Problem to solve:
Look below for the line that contains "left knee: (400, 265)", then copy it and each following line exactly, through and including the line that contains "right back paw: (329, 640)".

Stored data:
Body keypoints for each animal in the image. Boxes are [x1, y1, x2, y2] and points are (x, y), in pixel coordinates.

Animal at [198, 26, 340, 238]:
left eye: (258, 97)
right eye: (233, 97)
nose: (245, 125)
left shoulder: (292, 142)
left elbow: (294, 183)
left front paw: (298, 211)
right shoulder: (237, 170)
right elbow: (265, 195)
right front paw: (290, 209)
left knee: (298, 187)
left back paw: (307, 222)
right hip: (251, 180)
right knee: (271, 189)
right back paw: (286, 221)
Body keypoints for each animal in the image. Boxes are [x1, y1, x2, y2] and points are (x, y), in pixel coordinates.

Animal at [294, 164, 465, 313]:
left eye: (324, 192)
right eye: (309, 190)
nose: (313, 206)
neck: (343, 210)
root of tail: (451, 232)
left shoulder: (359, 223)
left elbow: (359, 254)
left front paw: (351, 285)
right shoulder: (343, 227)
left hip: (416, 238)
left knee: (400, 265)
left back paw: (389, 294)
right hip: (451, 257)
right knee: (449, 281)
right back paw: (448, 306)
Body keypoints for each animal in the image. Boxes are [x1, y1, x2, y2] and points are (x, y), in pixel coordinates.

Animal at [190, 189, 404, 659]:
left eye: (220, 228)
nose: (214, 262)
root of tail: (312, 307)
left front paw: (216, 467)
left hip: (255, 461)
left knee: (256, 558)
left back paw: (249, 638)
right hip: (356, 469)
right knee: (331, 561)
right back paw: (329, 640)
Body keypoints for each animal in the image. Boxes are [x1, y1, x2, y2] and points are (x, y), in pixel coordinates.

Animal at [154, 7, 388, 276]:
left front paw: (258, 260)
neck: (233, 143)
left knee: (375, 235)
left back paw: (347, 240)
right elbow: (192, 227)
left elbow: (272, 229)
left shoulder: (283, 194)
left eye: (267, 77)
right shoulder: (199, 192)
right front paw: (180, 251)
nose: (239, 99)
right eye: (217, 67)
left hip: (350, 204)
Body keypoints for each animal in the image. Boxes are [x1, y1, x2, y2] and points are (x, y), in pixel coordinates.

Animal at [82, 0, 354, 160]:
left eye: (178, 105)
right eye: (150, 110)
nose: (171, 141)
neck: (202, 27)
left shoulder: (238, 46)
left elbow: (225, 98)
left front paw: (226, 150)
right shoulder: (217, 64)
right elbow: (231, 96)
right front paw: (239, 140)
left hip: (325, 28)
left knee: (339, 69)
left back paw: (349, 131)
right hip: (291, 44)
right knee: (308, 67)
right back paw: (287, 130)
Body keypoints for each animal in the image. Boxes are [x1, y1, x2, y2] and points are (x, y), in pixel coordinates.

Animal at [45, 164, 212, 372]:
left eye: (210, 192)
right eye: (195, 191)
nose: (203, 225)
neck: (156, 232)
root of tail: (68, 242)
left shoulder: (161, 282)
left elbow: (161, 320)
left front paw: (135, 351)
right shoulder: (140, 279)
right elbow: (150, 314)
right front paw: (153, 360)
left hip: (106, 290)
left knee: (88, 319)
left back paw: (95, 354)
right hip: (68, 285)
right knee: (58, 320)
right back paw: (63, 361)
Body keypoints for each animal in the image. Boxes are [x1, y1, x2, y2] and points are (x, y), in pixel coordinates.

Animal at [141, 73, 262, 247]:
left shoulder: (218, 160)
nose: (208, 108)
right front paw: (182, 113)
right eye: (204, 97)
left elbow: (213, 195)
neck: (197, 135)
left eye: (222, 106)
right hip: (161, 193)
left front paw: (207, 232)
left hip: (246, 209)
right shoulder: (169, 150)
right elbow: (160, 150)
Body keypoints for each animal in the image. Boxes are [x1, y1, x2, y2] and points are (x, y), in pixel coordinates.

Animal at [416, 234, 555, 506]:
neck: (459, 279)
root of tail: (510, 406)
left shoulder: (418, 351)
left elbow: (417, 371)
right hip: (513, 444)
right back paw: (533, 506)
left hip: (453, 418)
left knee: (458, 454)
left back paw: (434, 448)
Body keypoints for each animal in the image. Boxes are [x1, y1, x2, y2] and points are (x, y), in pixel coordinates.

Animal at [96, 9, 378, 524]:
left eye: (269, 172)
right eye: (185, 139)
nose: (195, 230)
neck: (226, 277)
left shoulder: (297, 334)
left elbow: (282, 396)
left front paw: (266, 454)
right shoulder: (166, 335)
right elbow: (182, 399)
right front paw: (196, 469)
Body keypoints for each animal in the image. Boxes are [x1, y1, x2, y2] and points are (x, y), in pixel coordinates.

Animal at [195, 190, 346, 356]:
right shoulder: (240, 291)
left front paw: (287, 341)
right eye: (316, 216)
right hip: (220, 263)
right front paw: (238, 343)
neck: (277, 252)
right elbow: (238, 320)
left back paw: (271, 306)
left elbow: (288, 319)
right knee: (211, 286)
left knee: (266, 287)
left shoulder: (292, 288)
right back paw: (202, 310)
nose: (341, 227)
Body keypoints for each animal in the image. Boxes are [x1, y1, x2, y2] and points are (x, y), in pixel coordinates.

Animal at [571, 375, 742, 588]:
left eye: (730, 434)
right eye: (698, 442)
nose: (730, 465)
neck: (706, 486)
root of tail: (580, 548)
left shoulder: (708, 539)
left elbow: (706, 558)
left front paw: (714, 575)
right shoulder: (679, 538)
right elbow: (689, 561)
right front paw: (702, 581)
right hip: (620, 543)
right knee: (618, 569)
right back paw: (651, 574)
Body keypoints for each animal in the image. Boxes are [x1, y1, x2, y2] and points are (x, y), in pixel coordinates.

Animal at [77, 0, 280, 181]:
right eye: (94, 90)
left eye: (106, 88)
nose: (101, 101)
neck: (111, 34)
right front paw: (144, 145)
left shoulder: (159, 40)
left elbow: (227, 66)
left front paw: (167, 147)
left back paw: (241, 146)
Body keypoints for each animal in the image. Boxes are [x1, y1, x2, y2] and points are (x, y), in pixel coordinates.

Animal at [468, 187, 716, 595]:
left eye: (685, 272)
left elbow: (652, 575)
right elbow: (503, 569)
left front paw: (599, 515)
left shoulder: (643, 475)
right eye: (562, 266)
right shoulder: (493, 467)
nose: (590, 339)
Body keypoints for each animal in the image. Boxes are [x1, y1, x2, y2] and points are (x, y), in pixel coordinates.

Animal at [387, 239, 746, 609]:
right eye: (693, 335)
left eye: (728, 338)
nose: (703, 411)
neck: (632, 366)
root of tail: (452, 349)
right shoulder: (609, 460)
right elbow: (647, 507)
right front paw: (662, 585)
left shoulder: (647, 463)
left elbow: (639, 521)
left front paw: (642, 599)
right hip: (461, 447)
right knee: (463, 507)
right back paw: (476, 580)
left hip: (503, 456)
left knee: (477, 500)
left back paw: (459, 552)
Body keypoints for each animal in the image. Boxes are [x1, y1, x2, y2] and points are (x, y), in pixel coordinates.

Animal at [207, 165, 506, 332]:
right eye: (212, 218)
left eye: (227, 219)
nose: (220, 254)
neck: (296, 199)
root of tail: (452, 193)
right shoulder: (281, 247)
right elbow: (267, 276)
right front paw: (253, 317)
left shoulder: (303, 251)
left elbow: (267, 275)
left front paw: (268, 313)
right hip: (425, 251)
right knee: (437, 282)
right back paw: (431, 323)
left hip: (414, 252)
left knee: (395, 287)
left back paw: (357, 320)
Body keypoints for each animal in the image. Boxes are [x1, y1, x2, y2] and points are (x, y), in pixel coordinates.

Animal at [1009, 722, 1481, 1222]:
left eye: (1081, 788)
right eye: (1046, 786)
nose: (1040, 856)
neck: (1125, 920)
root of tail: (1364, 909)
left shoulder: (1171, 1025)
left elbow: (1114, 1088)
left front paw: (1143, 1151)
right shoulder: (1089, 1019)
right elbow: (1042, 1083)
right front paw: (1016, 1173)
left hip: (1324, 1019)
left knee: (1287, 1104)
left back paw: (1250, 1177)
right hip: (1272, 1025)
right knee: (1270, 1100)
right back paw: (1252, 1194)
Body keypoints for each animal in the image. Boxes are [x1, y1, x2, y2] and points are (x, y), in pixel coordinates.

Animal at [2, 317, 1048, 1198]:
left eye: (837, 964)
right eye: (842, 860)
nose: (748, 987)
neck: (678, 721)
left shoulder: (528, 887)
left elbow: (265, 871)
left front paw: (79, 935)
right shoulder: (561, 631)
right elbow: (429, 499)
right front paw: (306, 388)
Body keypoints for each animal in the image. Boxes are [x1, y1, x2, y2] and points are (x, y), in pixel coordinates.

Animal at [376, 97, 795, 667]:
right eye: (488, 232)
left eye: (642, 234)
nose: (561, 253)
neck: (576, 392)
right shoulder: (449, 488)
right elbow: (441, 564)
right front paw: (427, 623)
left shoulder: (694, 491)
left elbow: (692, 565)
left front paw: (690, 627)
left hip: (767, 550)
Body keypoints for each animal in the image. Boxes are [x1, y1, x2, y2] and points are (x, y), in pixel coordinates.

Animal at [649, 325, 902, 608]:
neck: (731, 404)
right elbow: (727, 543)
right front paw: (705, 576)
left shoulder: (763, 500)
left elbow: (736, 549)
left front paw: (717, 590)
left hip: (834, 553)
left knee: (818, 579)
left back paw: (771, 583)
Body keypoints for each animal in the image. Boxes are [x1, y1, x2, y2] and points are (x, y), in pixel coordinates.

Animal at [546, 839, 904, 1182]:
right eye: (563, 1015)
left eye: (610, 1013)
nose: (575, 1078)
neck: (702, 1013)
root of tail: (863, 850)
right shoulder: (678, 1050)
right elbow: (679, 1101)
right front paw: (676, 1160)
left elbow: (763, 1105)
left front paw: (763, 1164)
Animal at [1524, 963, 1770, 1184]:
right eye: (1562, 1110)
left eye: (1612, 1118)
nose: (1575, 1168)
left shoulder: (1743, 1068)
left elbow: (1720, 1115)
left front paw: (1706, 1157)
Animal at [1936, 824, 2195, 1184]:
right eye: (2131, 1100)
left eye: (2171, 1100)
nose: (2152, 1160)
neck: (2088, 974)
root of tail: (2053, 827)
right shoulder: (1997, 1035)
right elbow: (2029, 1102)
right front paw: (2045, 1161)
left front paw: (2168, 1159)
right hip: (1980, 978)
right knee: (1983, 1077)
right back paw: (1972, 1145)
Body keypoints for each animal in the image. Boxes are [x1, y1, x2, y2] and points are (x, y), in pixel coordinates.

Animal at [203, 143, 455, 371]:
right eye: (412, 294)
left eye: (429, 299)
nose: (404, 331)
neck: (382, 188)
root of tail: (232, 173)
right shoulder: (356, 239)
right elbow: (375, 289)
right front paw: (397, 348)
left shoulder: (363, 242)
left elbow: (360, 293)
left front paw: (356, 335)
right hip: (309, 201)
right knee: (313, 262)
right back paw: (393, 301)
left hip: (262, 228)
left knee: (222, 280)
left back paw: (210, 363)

Answer space:
left knee: (400, 265)
left back paw: (389, 294)
right hip: (451, 257)
right knee: (449, 281)
right back paw: (448, 306)
Body keypoints for each animal in the image. Boxes are [x1, y1, x2, y2] and points are (x, y), in pixel coordinates.

Animal at [190, 189, 404, 659]:
left eye: (220, 228)
nose: (214, 262)
root of tail: (312, 307)
left front paw: (216, 467)
left hip: (255, 461)
left knee: (256, 558)
left back paw: (249, 638)
right hip: (356, 469)
right knee: (331, 561)
right back paw: (329, 640)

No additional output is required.